When solving NMRDPs in this setting, the central issue is to define a non-Markovian reward specification language and a translation into an MDP adapted to the class of MDP solution methods and representations we would like to use for the type of problems at hand. More precisely, there is a tradeoff between the effort spent in the translation, e.g. in producing a small equivalent MDP without many irrelevant history distinctions, and the effort required to solve it. Appropriate resolution of this tradeoff depends on the type of representations and solution methods envisioned for the MDP. For instance, structured representations and solution methods which have some ability to ignore irrelevant information may cope with a crude translation, while state-based (flat) representations and methods will require a more sophisticated translation producing an MDP as small as feasible. Both the two previous proposals within this line of research rely on past linear temporal logic (PLTL) formulae to specify the behaviours to be rewarded [2,3]. A nice feature of PLTL is that it yields a straightforward semantics of non-Markovian rewards, and lends itself to a range of translations from the crudest to the finest. The two proposals adopt very different translations adapted to two very different types of solution methods and representations.
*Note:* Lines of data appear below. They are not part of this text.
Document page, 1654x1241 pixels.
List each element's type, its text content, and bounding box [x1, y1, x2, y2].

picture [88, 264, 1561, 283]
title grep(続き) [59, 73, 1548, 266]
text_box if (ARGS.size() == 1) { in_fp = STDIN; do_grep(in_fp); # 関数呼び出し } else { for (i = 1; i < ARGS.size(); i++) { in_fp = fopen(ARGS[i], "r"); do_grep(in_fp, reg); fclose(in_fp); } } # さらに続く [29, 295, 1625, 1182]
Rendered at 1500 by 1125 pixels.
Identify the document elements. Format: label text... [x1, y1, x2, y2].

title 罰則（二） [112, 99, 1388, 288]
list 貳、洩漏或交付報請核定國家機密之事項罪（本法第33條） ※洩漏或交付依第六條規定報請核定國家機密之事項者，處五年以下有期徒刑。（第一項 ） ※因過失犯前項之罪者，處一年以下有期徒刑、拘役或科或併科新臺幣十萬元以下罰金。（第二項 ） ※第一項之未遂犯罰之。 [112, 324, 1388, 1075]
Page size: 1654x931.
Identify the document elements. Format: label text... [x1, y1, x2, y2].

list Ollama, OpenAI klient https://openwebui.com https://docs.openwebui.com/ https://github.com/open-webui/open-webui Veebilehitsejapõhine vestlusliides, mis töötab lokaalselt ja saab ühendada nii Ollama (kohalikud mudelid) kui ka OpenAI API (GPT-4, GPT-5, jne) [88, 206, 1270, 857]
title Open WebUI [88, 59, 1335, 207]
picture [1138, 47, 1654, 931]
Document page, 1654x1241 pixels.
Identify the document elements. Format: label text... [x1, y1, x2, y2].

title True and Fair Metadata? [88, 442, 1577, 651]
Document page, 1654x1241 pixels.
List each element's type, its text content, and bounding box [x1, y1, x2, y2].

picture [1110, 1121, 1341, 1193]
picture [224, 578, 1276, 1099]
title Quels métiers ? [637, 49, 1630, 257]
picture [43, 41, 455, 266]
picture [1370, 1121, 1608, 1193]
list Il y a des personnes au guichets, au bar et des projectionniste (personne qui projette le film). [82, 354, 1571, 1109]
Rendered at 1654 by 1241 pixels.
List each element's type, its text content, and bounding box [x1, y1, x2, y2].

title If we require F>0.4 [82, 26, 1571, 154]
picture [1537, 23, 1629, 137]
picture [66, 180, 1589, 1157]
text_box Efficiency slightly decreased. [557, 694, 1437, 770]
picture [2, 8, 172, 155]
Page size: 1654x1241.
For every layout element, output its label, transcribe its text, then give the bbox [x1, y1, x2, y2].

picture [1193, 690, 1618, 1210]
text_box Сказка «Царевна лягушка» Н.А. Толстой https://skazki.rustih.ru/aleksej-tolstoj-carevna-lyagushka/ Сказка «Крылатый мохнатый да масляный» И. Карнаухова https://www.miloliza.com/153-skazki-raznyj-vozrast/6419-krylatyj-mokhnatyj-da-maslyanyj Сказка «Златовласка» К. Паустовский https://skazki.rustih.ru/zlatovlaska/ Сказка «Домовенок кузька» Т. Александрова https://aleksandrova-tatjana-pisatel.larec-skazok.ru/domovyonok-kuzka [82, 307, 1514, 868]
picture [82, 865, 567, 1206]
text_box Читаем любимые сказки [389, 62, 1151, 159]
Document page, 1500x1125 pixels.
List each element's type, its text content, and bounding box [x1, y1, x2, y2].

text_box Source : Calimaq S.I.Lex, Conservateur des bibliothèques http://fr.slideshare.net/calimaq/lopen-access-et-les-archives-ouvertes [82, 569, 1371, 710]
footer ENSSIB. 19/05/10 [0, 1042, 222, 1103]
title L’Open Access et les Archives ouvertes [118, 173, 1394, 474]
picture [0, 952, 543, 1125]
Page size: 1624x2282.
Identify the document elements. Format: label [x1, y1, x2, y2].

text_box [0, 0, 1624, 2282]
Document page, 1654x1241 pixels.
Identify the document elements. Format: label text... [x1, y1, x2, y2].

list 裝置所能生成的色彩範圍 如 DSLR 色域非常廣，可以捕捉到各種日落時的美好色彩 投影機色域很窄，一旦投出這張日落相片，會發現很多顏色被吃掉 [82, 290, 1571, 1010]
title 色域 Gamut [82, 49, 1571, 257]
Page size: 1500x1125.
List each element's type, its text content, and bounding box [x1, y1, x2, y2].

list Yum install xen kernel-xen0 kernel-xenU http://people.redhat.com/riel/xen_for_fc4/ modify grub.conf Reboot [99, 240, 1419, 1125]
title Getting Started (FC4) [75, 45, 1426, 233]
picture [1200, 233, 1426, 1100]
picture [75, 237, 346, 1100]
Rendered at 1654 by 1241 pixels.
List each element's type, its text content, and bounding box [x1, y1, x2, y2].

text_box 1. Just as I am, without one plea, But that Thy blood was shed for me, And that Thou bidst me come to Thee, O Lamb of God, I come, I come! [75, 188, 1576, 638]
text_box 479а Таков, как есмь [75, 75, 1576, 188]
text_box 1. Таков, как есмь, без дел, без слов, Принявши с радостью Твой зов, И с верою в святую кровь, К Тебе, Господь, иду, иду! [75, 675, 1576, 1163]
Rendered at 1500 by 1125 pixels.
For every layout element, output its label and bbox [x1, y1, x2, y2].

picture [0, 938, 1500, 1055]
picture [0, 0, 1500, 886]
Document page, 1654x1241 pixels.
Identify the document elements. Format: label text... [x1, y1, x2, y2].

The first [2] targets classical state-based solution methods such as policy iteration [32] which generate complete policies at the cost of enumerating all states in the entire MDP. Consequently, it adopts an expensive translation which attempts to produce a minimal MDP. By contrast, the second translation [3] is very efficient but crude, and targets structured solution methods and representations (see e.g., [29,12,21]), which do not require explicit state enumeration.